What needs to be done: Return the text read from each of the entries below word for word, leaving out the pictures.

Given records:
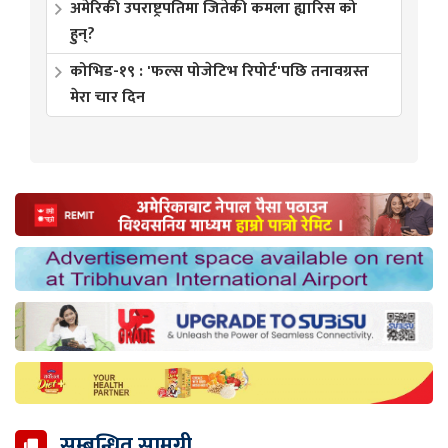
अमेरिकी उपराष्ट्रपतिमा जितेकी कमला ह्यारिस को
हुन्?
कोभिड-१९ : 'फल्स पोजेटिभ रिपोर्ट'पछि तनावग्रस्त
मेरा चार दिन
सम्बन्धित सामग्री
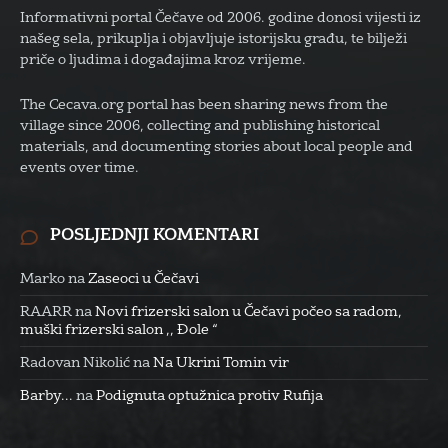
Informativni portal Čečave od 2006. godine donosi vijesti iz
našeg sela, prikuplja i objavljuje istorijsku građu, te bilježi
priče o ljudima i događajima kroz vrijeme.
The Cecava.org portal has been sharing news from the
village since 2006, collecting and publishing historical
materials, and documenting stories about local people and
events over time.
POSLJEDNJI KOMENTARI
Marko
na
Zaseoci u Čečavi
RAARR
na
Novi frizerski salon u Čečavi počeo sa radom,
muški frizerski salon ,, Đole “
Radovan Nikolić
na
Na Ukrini Tomin vir
Barby...
na
Podignuta optužnica protiv Rufija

Solution to the exercise:
अमेरिकी उपराष्ट्रपतिमा जितेकी कमला ह्यारिस को
हुन्?
कोभिड-१९ : 'फल्स पोजेटिभ रिपोर्ट'पछि तनावग्रस्त
मेरा चार दिन
सम्बन्धित सामग्री
Informativni portal Čečave od 2006. godine donosi vijesti iz
našeg sela, prikuplja i objavljuje istorijsku građu, te bilježi
priče o ljudima i događajima kroz vrijeme.
The Cecava.org portal has been sharing news from the
village since 2006, collecting and publishing historical
materials, and documenting stories about local people and
events over time.
POSLJEDNJI KOMENTARI
Marko
na
Zaseoci u Čečavi
RAARR
na
Novi frizerski salon u Čečavi počeo sa radom,
muški frizerski salon ,, Đole “
Radovan Nikolić
na
Na Ukrini Tomin vir
Barby...
na
Podignuta optužnica protiv Rufija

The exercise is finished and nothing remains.